Masked Flowerpiercer

Golden Tanager

      Within minutes I was won over by a new bird, which arrived in a flash of yellow before taking a perch just a few feet away. That was long enough to let me stare in wonder at the laced pattern on its wings that flowed up to a bright golden yellow on its head with an exclamation point of a black dot under its eyes. This was a Golden Tanager, the most striking bird I’d see for at least another hour.

     It’s tough to keep a favorite for long in Ecuador, one of the world’s hot spots for birds of all kinds. But on our recent trip there, it was impossible not to be swept away by the rainbow of tanagers we encountered over 10 days of travel along the country’s northern half. It was my first trip here, and so  keeping up with the names and families of hundreds of species I was seeing for the first time was hopeless. What I did notice was this: Almost every one of what I found to be the most captivating species was related to the sprawling carnival of birds that fall into the tanager family.

Blue-winged Mountain Tanager

     Only when I got home and had a chance to study up on tanagers did I realize what a complicated family this has always been. When I talked to one of the world’s experts on bird identification, I learned that there’s no end to the disagreements, rearranging and new ideas about what is and what isn’t a tanager. Frank Gill, a former chief scientist at the National Audubon Society who has devoted much of his career to sorting out the families of birds, said the tanager family has always been a conundrum. “So it’s messy,” said Gill. “It’s quite, quite messy.”

Moss-backed Tanager

      Gill laughed and remembered a story from his undergraduate studies years ago. “I had this professor and he’d always ask us this question, ‘What is a tanager?’ ” said Gill, and the class would get into a discussion about the boundaries of this family of birds. “So the question has been hanging around for a long time.”
________________________
**TASK DESCRIPTION**
Copy the passage about tanagers in Ecuador word for word, starting at "It’s tough to" and ending at "the tanager family.".

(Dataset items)
________________________
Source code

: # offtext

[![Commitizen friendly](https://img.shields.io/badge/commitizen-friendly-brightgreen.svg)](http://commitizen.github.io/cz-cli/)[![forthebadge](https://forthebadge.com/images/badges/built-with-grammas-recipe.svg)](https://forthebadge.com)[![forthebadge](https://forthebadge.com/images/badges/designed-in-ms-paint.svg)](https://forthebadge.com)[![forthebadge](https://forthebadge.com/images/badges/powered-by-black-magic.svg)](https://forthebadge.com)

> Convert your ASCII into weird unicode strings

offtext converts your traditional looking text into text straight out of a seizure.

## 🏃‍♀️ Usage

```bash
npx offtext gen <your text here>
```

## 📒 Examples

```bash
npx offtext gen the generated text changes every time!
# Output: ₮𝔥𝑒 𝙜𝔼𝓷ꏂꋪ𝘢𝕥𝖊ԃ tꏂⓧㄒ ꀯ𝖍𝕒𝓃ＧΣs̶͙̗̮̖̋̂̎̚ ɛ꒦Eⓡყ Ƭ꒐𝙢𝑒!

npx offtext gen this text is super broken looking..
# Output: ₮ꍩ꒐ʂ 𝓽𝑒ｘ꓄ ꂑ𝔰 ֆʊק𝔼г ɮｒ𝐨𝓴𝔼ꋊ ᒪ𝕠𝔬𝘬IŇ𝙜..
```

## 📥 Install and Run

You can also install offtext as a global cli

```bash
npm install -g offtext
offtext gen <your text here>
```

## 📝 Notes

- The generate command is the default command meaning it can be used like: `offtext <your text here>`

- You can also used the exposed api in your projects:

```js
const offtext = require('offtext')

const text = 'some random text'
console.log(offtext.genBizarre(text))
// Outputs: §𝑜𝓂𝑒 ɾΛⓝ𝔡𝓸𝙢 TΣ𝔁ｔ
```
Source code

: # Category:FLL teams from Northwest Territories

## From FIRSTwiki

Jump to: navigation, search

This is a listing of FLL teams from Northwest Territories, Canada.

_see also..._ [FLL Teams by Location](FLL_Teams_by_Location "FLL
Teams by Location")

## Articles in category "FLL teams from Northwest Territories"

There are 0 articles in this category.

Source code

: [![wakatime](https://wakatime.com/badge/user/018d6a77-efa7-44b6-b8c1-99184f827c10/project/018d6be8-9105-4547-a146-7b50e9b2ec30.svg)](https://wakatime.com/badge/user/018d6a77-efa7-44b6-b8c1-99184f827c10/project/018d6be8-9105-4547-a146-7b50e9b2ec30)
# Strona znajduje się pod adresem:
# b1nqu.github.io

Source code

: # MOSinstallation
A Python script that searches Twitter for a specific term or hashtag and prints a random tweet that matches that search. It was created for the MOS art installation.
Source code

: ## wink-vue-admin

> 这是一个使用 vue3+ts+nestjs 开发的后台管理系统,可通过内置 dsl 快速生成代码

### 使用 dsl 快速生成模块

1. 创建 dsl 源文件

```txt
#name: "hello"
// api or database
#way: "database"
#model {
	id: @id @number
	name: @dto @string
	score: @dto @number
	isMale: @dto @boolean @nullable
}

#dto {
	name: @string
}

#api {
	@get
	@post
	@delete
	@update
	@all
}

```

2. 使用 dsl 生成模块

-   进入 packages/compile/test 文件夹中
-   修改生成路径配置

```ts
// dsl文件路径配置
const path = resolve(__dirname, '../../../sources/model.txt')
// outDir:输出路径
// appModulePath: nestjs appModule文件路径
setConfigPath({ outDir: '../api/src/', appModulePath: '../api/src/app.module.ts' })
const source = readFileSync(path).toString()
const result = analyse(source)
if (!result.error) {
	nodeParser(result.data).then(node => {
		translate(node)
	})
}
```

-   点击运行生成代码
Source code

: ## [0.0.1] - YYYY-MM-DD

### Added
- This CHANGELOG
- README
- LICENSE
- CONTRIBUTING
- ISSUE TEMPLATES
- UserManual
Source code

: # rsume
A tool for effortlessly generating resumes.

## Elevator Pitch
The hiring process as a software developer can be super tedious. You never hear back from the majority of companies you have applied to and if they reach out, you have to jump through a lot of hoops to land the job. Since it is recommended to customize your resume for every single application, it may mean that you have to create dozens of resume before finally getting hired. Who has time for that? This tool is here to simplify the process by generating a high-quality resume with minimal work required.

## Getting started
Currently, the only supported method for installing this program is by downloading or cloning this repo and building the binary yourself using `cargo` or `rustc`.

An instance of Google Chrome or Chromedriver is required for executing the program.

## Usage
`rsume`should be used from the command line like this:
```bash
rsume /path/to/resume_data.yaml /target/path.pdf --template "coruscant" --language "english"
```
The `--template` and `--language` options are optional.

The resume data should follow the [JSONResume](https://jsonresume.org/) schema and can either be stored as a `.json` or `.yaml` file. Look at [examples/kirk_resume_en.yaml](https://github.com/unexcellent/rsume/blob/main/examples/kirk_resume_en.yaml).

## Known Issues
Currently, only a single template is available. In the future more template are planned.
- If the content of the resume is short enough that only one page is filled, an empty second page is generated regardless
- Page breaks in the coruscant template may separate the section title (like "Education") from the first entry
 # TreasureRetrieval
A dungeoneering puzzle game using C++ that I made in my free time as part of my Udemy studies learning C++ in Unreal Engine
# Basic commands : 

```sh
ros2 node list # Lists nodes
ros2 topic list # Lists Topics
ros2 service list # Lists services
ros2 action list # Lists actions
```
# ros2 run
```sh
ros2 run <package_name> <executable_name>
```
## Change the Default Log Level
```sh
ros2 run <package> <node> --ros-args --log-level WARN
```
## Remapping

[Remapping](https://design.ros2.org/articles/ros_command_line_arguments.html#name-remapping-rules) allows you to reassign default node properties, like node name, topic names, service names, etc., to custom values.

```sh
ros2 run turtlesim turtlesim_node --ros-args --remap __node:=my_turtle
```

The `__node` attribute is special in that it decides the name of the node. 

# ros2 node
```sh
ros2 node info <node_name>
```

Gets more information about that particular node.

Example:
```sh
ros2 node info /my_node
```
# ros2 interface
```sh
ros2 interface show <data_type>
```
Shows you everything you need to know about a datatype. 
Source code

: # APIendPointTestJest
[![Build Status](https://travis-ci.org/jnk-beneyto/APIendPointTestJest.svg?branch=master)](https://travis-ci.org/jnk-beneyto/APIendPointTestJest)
________________________
**TASK RESULT**
It’s tough to keep a favorite for long in Ecuador, one of the world’s hot spots for birds of all kinds. But on our recent trip there, it was impossible not to be swept away by the rainbow of tanagers we encountered over 10 days of travel along the country’s northern half. It was my first trip here, and so  keeping up with the names and families of hundreds of species I was seeing for the first time was hopeless. What I did notice was this: Almost every one of what I found to be the most captivating species was related to the sprawling carnival of birds that fall into the tanager family.